The evening started on an unusual, but not inappropriate note, with the celebratory fanfares and anticipatory flavor of Dmitri Shostakovich’s “Festive Overture.” Jordan introduced himself by conveying excitement—and an apt touch of apprehensiveness?—in a beautifully sung “Something’s Coming,” by Leonard Bernstein and Stephen Sondheim, from “West Side Story,” in Larry Blank’s arrangement, followed by Joe Iconis’ “Broadway, Here I Come!,” from TV’s “Smash,” with eagerness, but, suitably, without the swagger of the previous song, as arranged by Charlie Rosen and orchestrated by Sam Shoup, and Sara Bareilles’ “She Used to Be Mine,” from “Waitress,” in Reineke’s adaptation, quiet and sincere, the singer unfazed by its highest phrases. Reineke and the Pops offered, as an insistently seductive orchestral interlude, Cole Porter’s “Begin the Beguine,” in Ralph Hermann’s arrangement.
Jordan took on two Rodgers and Hammerstein favorites: a new father of a daughter, he looked at Billy Bigelow’s very different view of such a situation, in the Soliloquy from “Carousel,” orchestrated by Don Walker, giving a virtuoso account of the tour-de-force, and brought a swinging contemporaneity to “Oh, What a Beautiful Mornin’,” from “Okahoma!,” as arranged by Benjamin Rauhala, with Lee Musiker at the piano. Jordan probed Oscar-winning standards in a medley arranged by Johnny Mandel for Andy Williams: Sammy Fain and Paul Francis Webster’s “Love Is a Many-Splendored Thing;” Ray Evans and Jay Livingston’s “Mona Lisa;” Harry Warren and Johnny Mercer’s “On the Atchison, Topeka and the Santa Fe;” Jimmy Van Heusen and Sammy Cahn’s “All the Way,” going up the octave in the penultimate line; and Henry Mancini and Mercer’s “Moon River,” ending on a triumphant high note.
The Pops’ rousing pairing of “At the End of the Day” and “Do You Hear the People Sing,” from Claude-Michel Schönberg and Alain Boublil’s “Les Misérables,” in Reineke’s arrangement, introduced the haunting and high “Bring Him Home,” by Schönberg, Herbert Kretzmer, and Boublil, sung with refinement, with much of it in head tone, by Jordan. The singer gave us a hot “Moving Too Fast,” from Jason Robert Brown’s “The Last Five Years,” arranged and newly orchestrated by Brown, which he followed with his own “Undertow,” a lament inspired by the loss of a wedding ring in the water at the beach, as arranged by Rauhala and orchestrated by Adam Podd.

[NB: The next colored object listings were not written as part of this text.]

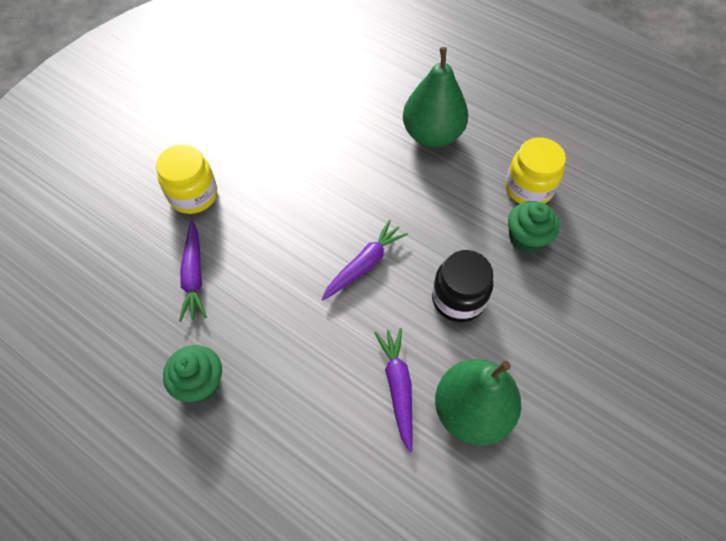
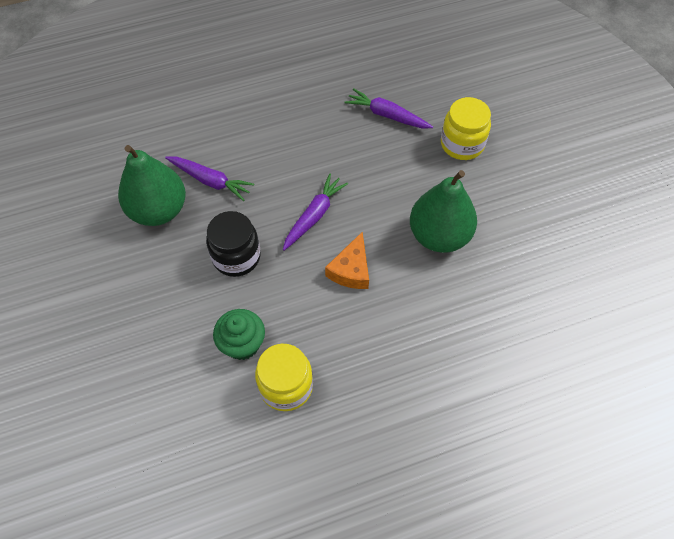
camera: 125 degrees right, 0 degrees up
(200, 383) = (305, 87): green cupcake -> none
(364, 264) = (314, 216): purple carrot -> purple carrot turned 135 degrees counterclockwise
(395, 204) = (351, 270): none -> orange cheese
(432, 135) = (404, 349): green pear -> green pear (439, 236)

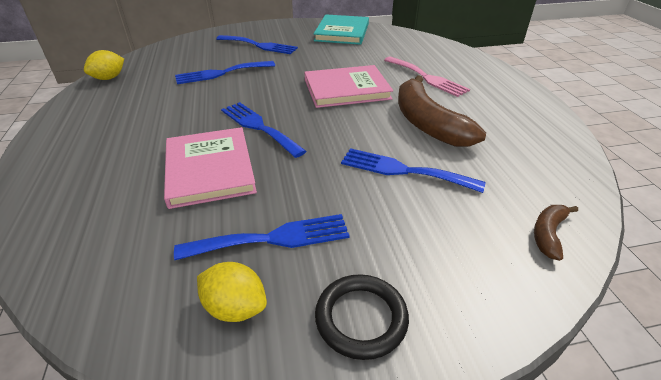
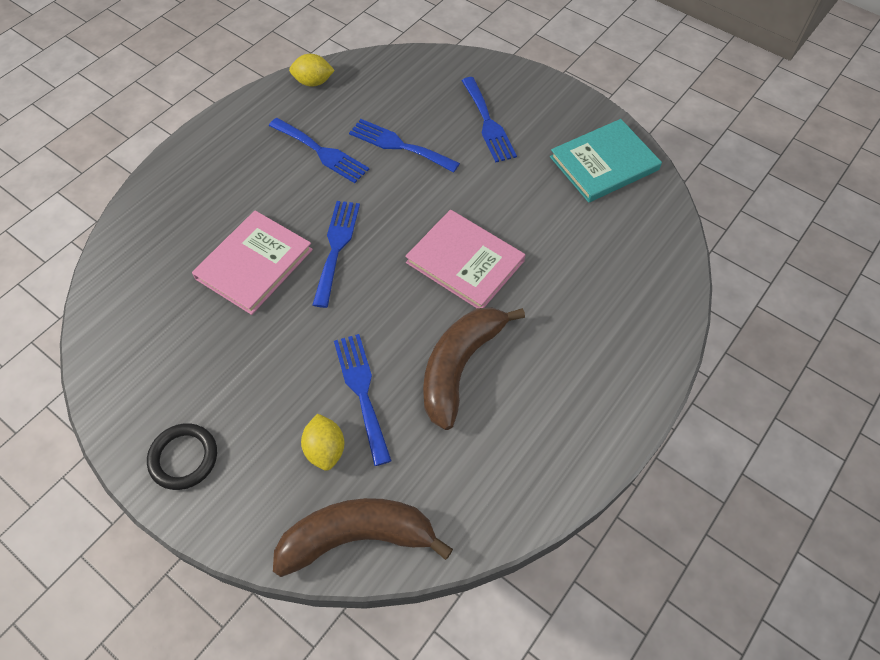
camera: 50 degrees right, 20 degrees up
(235, 307) = (145, 386): yellow lemon -> yellow lemon (325, 449)
(273, 238) = (214, 361): blue fork -> blue fork (321, 152)
(427, 78) = (563, 313): pink fork -> none
(548, 234) = (357, 537): brown banana -> brown banana, size x2.14

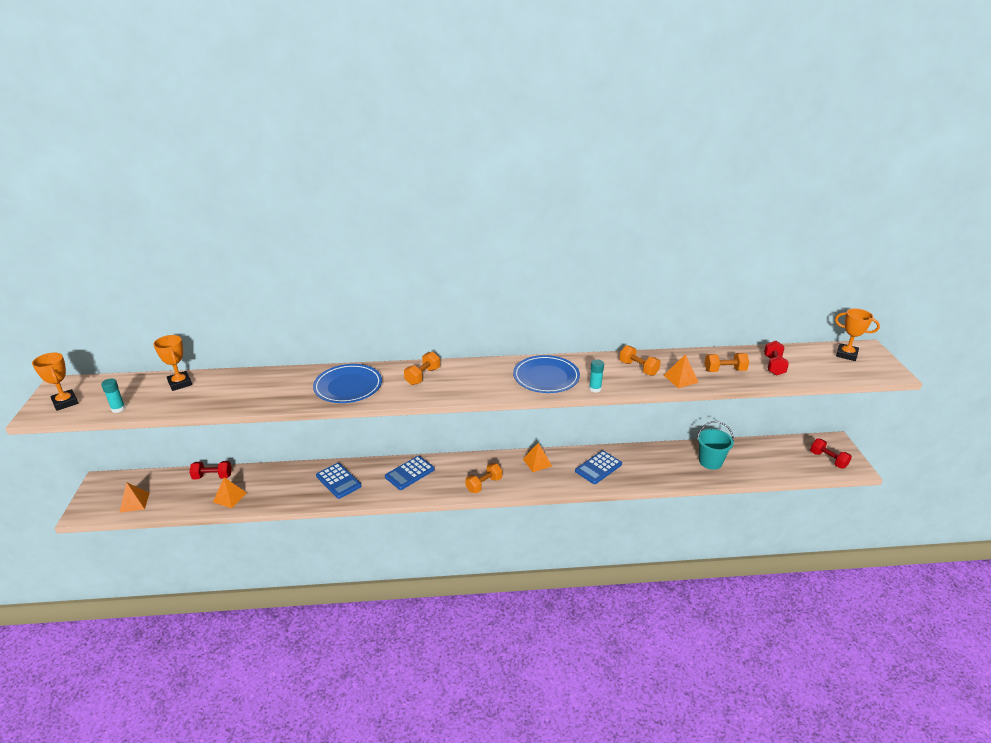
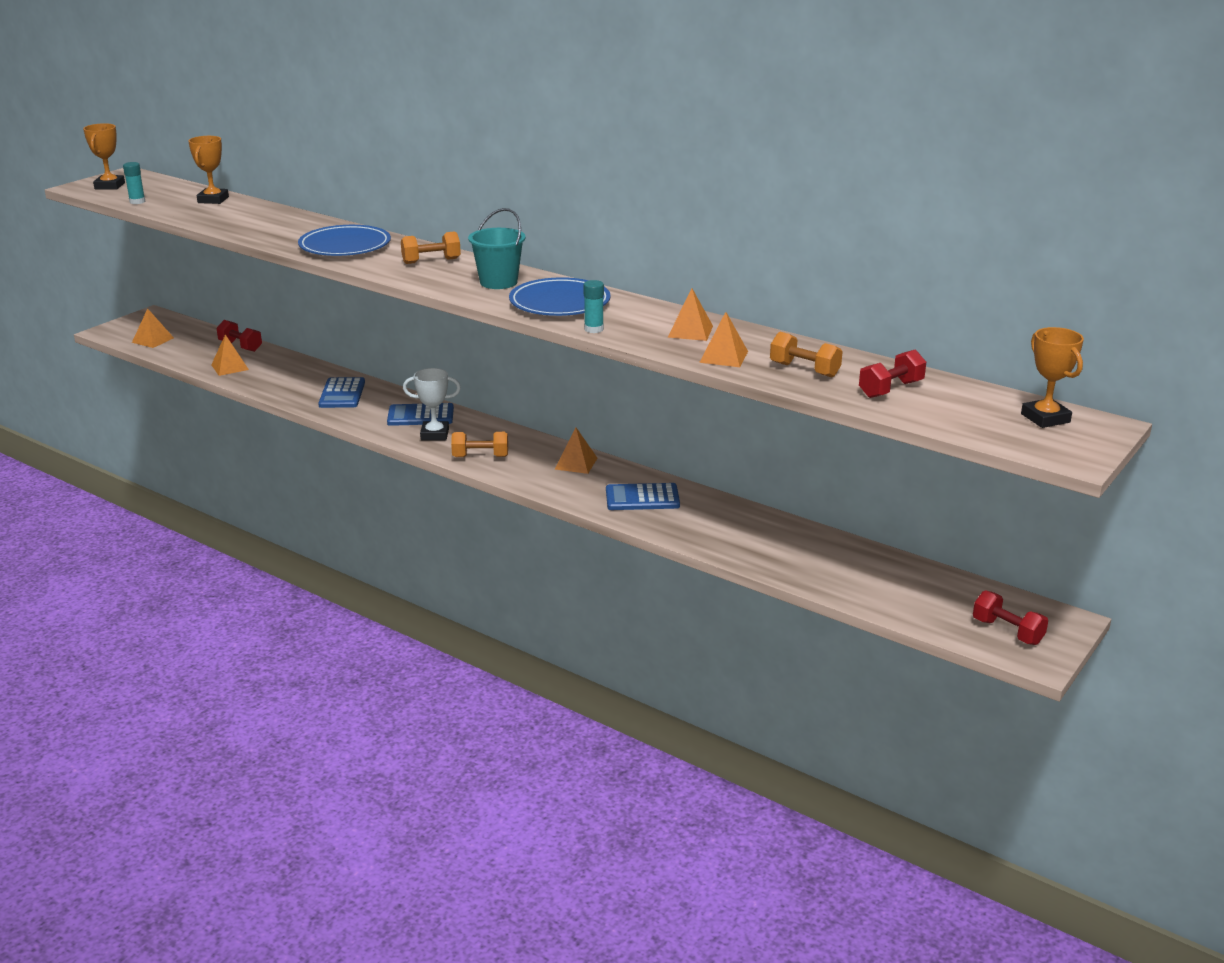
camera: 40 degrees right, 5 degrees down
(437, 482) = (434, 434): none -> white trophy
(638, 368) = (690, 331): orange dumbbell -> orange pyramid
(710, 462) = (809, 556): turquoise bucket -> turquoise bucket (498, 282)
(828, 460) = (1007, 631): red dumbbell -> red dumbbell turned 45 degrees counterclockwise

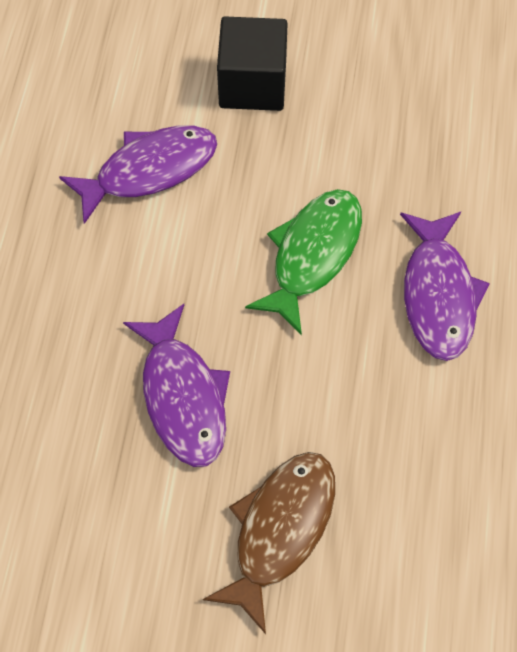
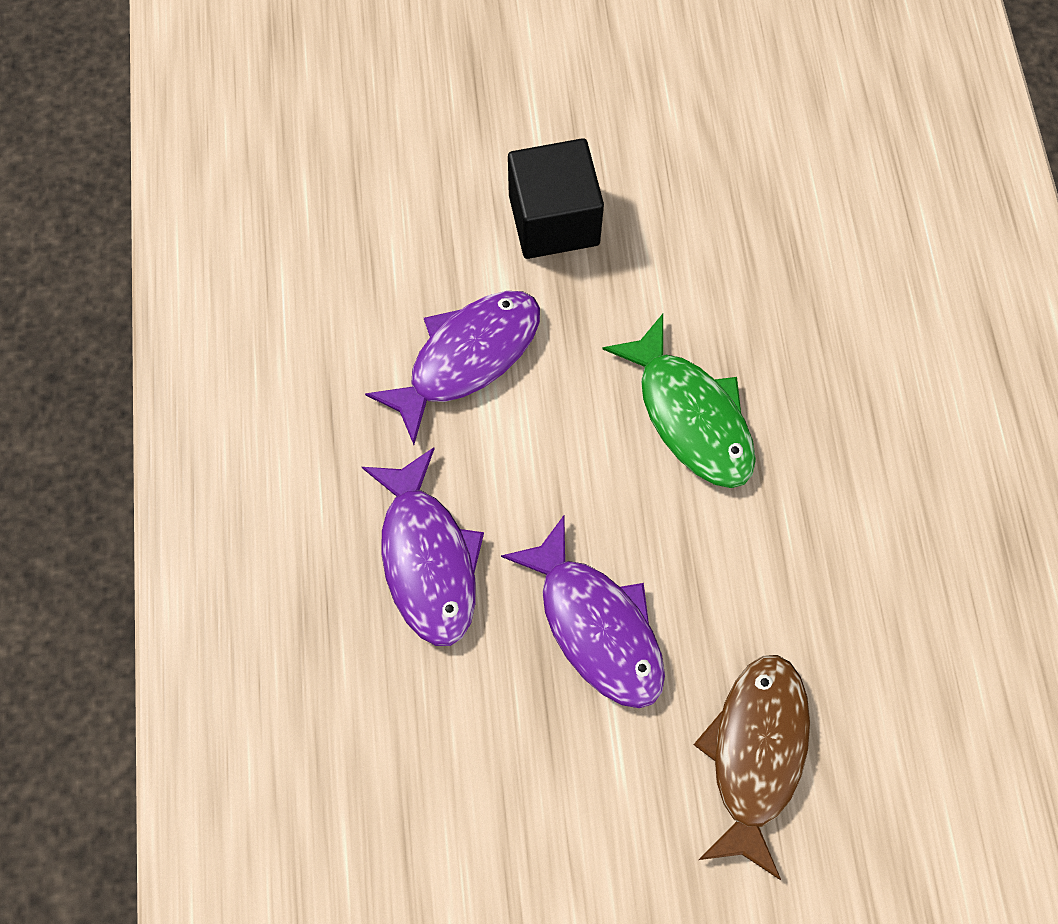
camera: 15 degrees left, 5 degrees up
(313, 255) = (690, 416): green fish -> green fish turned 135 degrees clockwise
(438, 294) = (846, 428): purple fish -> purple fish (427, 559)

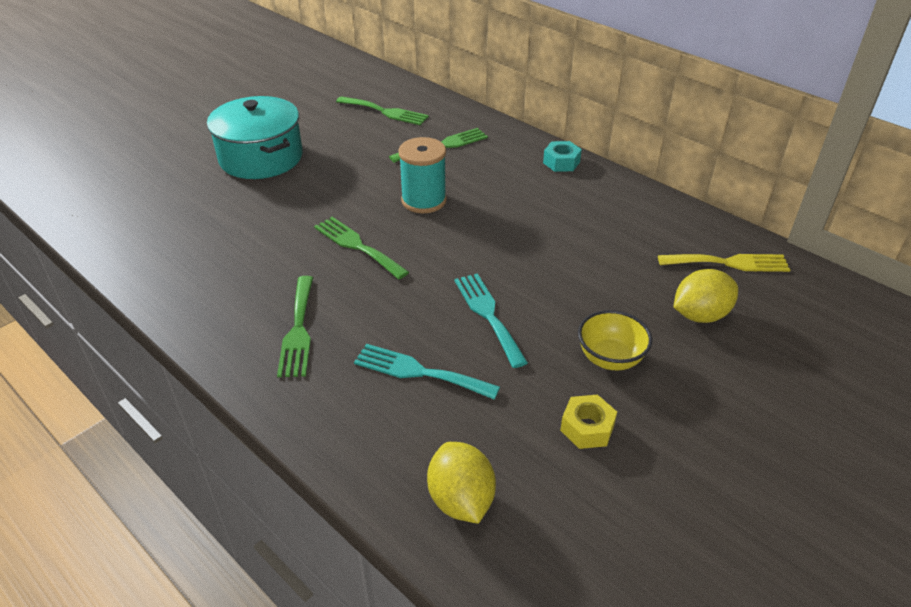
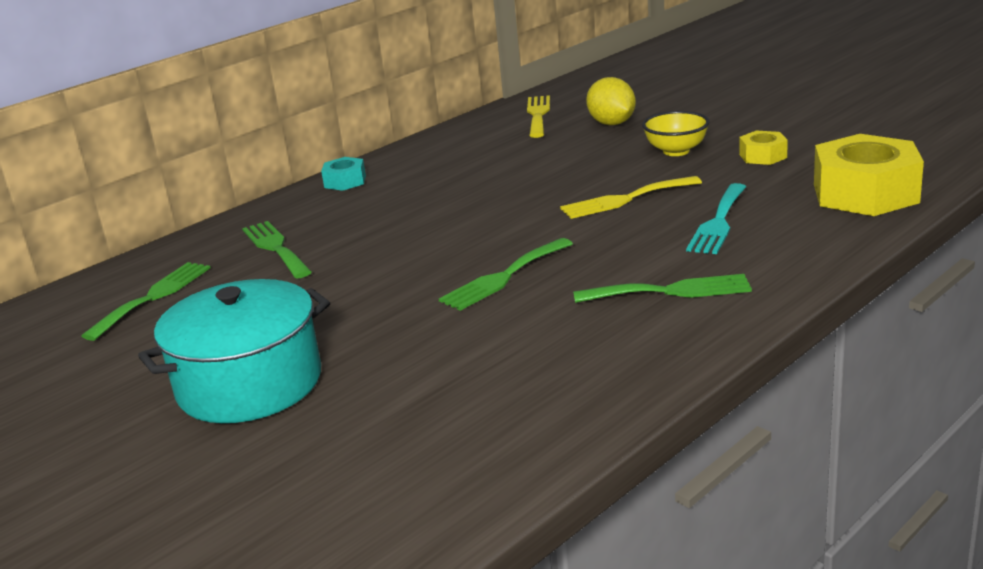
camera: 85 degrees left, 15 degrees down
(424, 200) = (409, 248): turquoise spool -> none
(461, 500) = (865, 193): yellow lemon -> yellow nut
(488, 315) = (625, 199): turquoise fork -> yellow fork

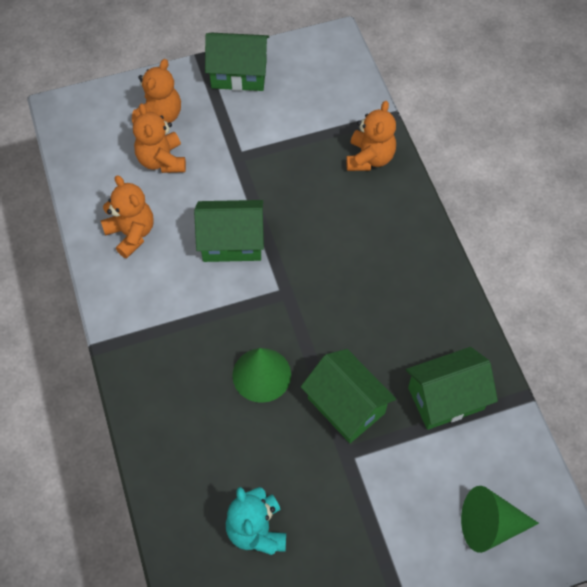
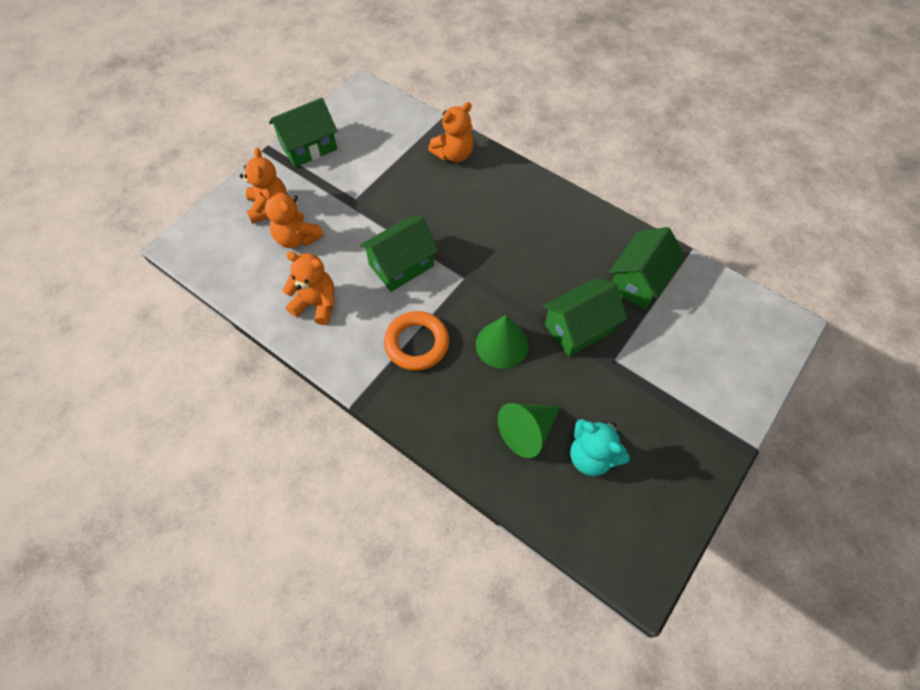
camera: 35 degrees left, 0 degrees up
(188, 324) = (417, 343): none -> orange ring
(346, 405) = (578, 328): green house -> green house turned 45 degrees counterclockwise
(369, 158) = (454, 154): orange teddy bear -> orange teddy bear turned 75 degrees clockwise
(489, 525) = (736, 345): green cone -> green cone (527, 431)

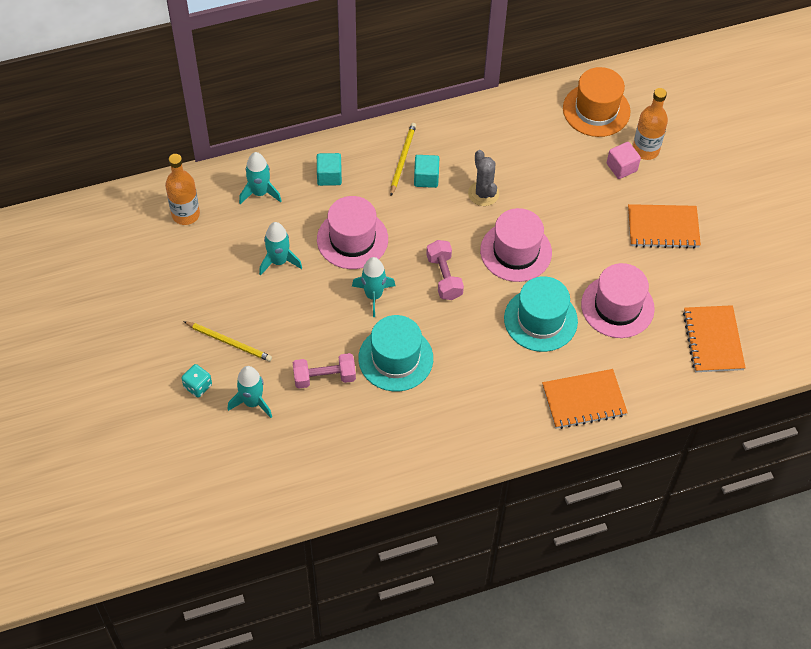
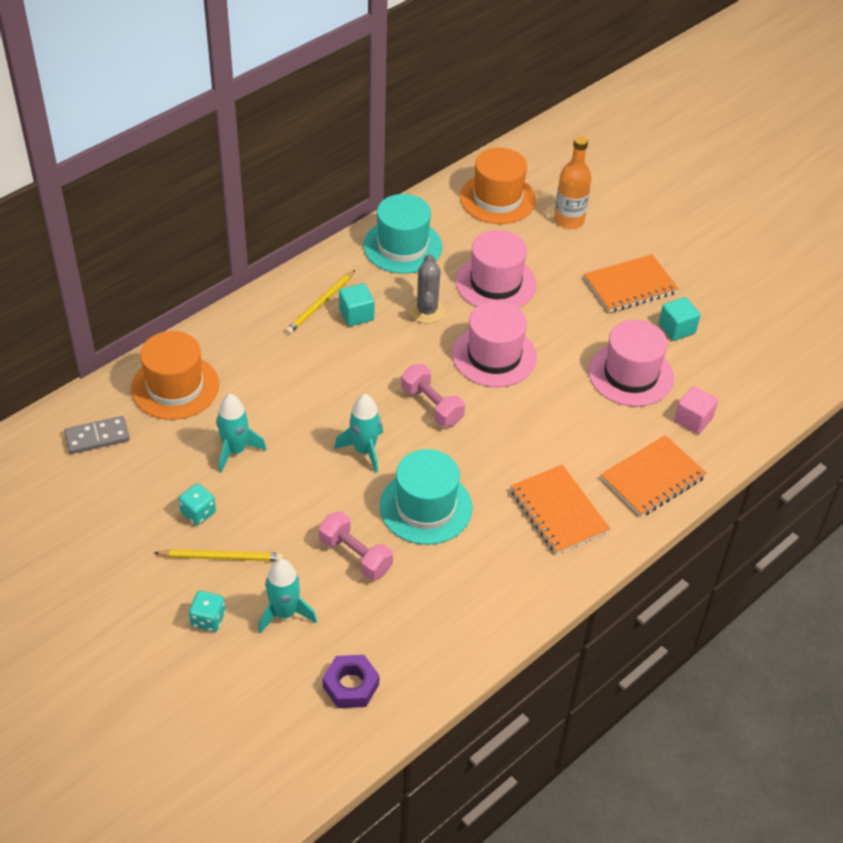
camera: 25 degrees left, 10 degrees down
(185, 214) = (97, 437): orange bottle -> grey domino
(229, 301) = (198, 513): none -> turquoise dice
(260, 193) = (175, 387): turquoise rocket -> orange hat
(272, 474) = (351, 685): none -> purple nut
(324, 377) = (355, 555): pink dumbbell -> pink dumbbell turned 75 degrees clockwise
(329, 176) = (247, 345): turquoise cube -> turquoise cube (676, 329)
(352, 239) = (308, 401): pink hat -> pink hat (495, 283)
(402, 159) = (320, 304): yellow pencil -> yellow pencil turned 135 degrees counterclockwise
(483, 193) = (427, 311): grey cactus -> grey cactus turned 45 degrees clockwise
(540, 320) = (559, 414): turquoise hat -> turquoise hat (402, 246)
(621, 167) = (555, 243): pink cube -> pink cube (693, 420)
(713, 340) = (745, 375): orange notebook -> orange notebook (558, 511)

Jordan and spouse Ashley Spencer, both of whom performed in “Rock of Ages,” though not at the same time, collaborated on a rocking mash-up of Gary Cherone and Nuno Bettencourt’s “More Than Words” and Jani Lane’s “Heaven,” orchestrated by Ethan Popp. The Pops followed with a spirited medley of Alan Menken’s songs from “Hercules,” “Tangled,” “The Hunchback of Notre Dame,” “Enchanted,” “Little Shop of Horrors,” “Newsies,” “Aladdin,” television’s “Galavant,” “The Little Mermaid,” “Pocahontas,” and “Beauty and the Beast.” Long associated with the role of Jack Kelly in “Newsies,” Jordan concluded with a rapturous “Santa Fe,” ode to a dreamed-of city, by Menken and Jack Feldman, adapted by Reineke.
For an encore, Jordan and Spencer offered a medley of favorite duets from musicals: “Our Children,” by Ahrens and Flaherty, from “Ragtime;” “Follow Your Heart,” by Mark Hollmann and Greg Kotis, from “Urinetown;” “As Long as You’re Mine,” by Stephen Schwartz, from “Wicked;” “Come What May,” from “Moulin Rouge,” by David Baerwald and Kevin Gilbert; and the ever-popular “Suddenly Seymour,” from “Little Shop of Horrors,” by Menken and Howard Ashman.
The New York Pops returns to Carnegie Hall on December 20 and 21, remembering Frank Sinatra and Ella Fitzgerald with “A Frank and Ella Christmas,” with Tony DeSare, Capathia Jenkins, and Judith Clurman’s Essential Voices USA. Visit
www.newyorkpops.org for further information. At its April 27, 2020 Gala, Reineke announced, the Pops will honor Robert Lopez and Kristen Anderson-Lopez (“Frozen,” “Avenue Q,” “Book of Mormon”).